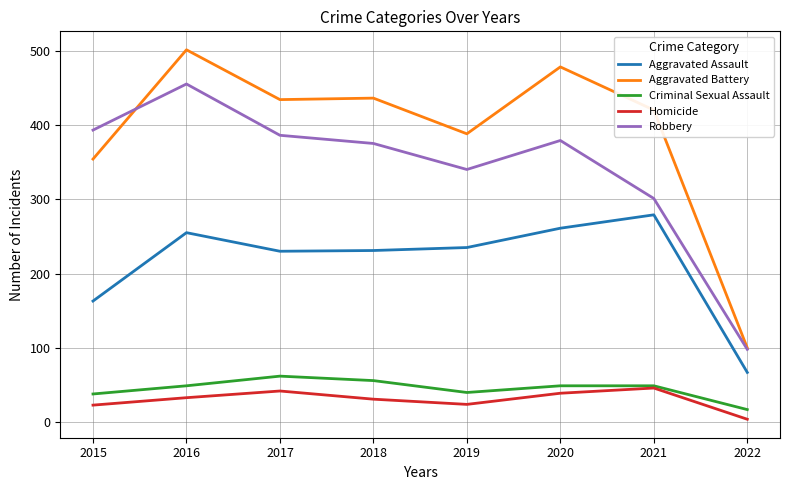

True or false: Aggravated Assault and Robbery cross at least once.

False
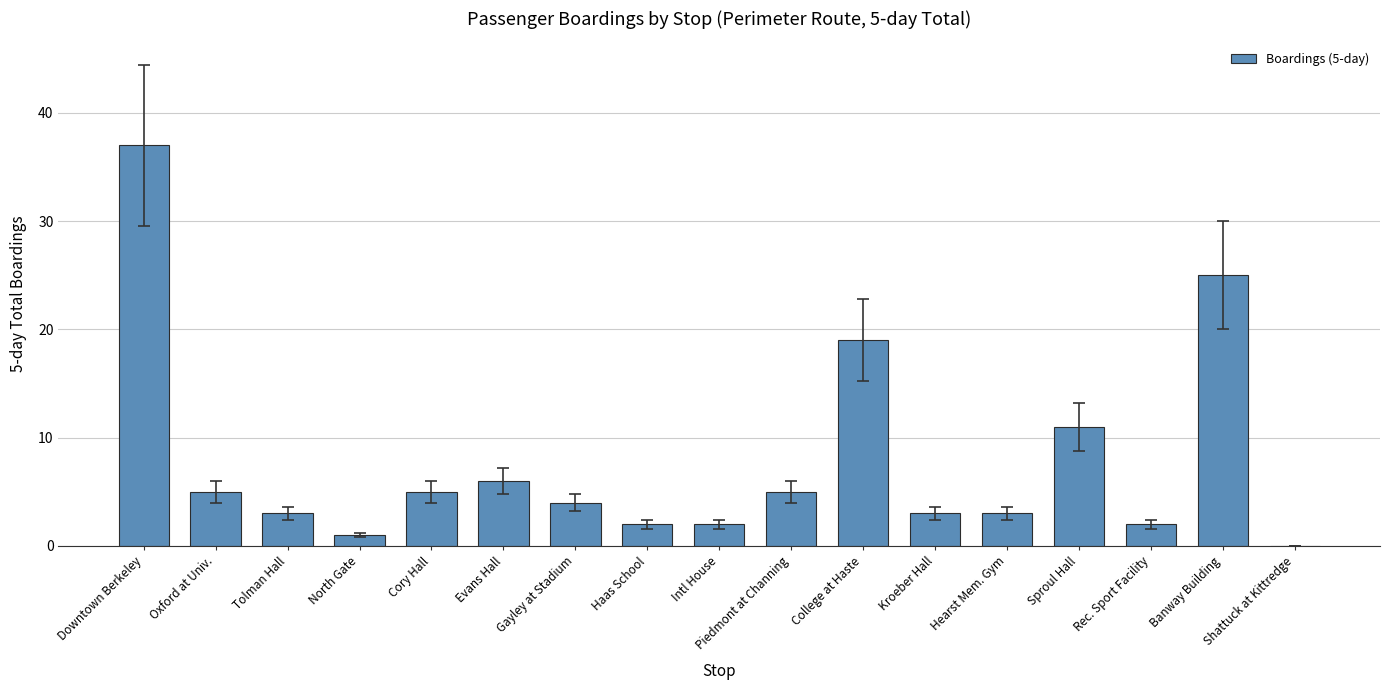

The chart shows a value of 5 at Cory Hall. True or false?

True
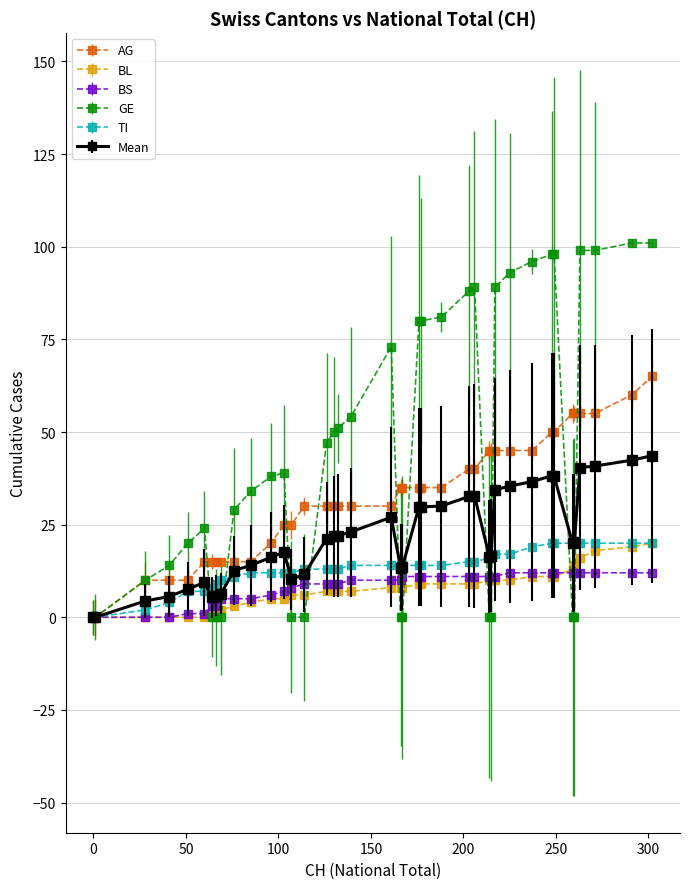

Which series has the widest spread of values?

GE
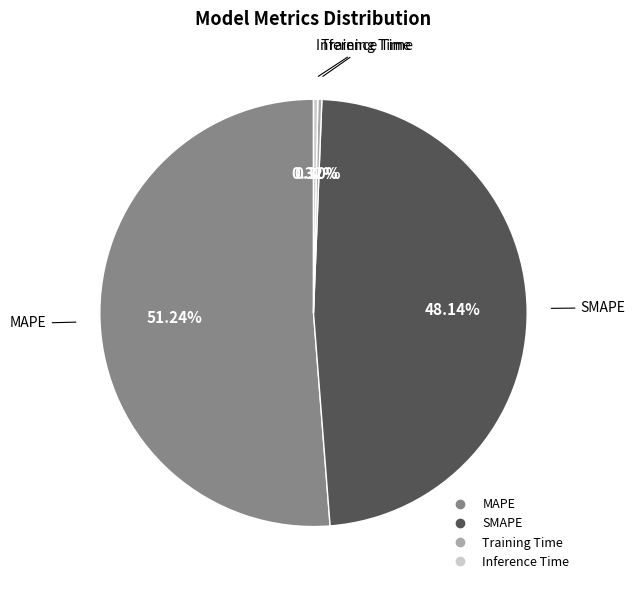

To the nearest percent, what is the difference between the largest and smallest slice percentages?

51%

· · · · · · ·

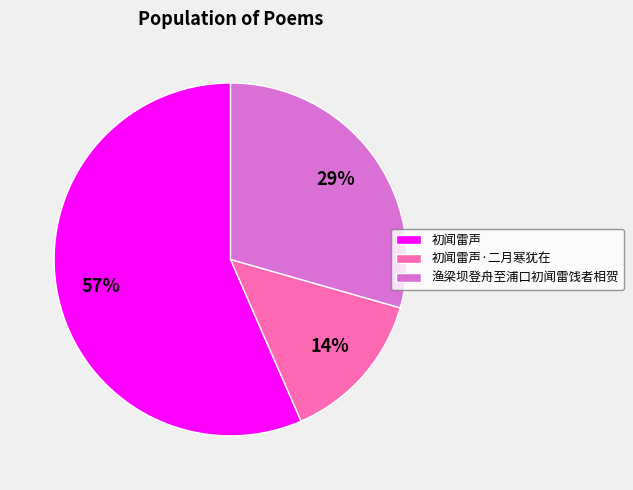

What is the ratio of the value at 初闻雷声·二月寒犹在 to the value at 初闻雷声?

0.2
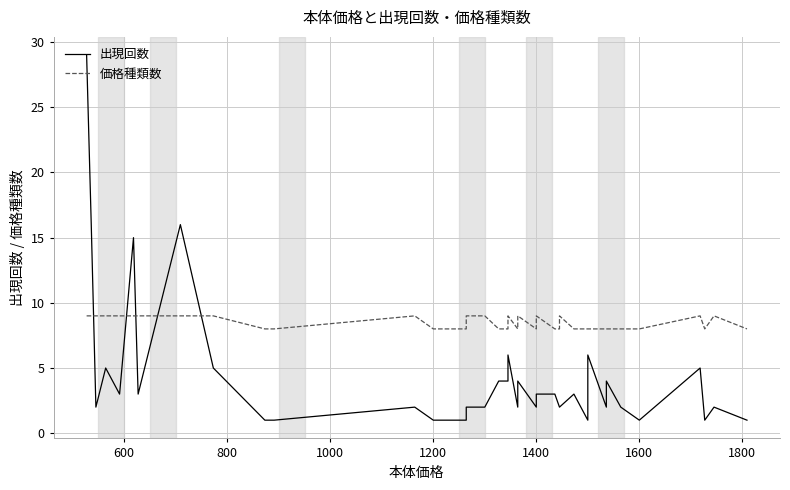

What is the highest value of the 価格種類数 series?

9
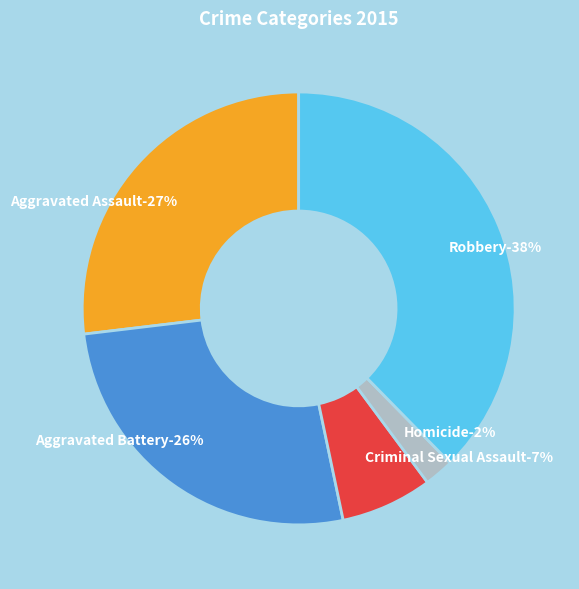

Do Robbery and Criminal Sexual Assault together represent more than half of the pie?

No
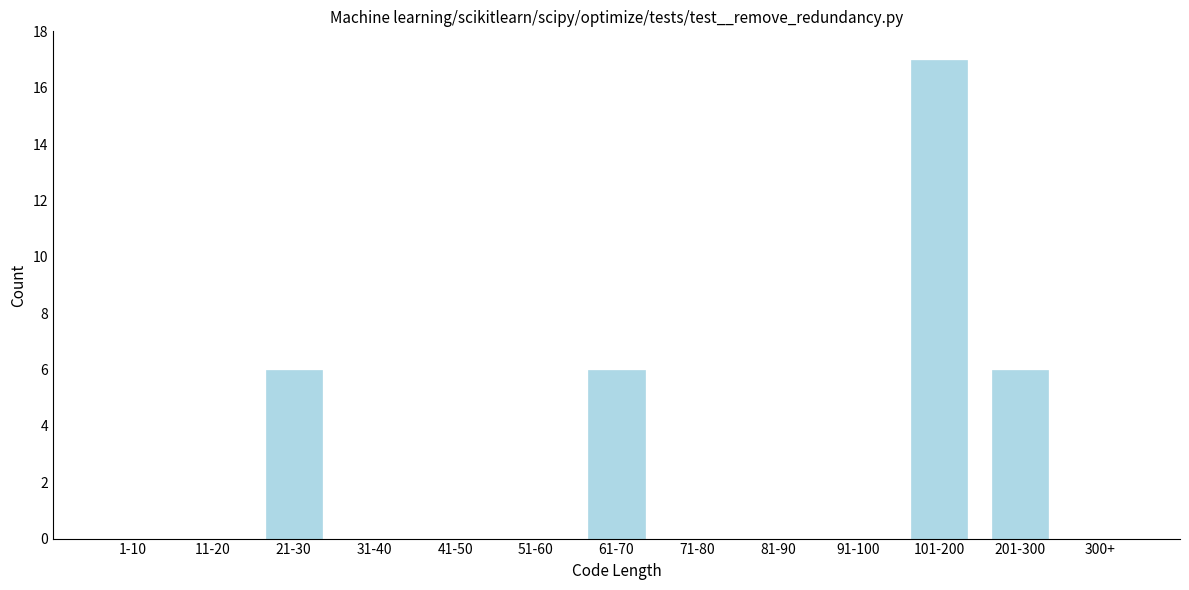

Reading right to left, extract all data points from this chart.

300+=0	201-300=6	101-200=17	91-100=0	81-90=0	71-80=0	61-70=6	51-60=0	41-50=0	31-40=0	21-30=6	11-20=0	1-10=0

· · · · · · ·

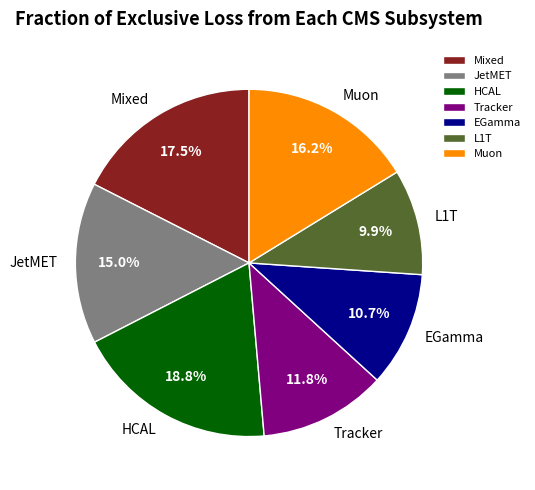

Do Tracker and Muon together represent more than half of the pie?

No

· · · · · · ·

▶ [TASK TO CARRY OUT]: How many lines in the records above contain the word "series"? Reply with the number alone.

▶ [RESPONSE AREA]: 2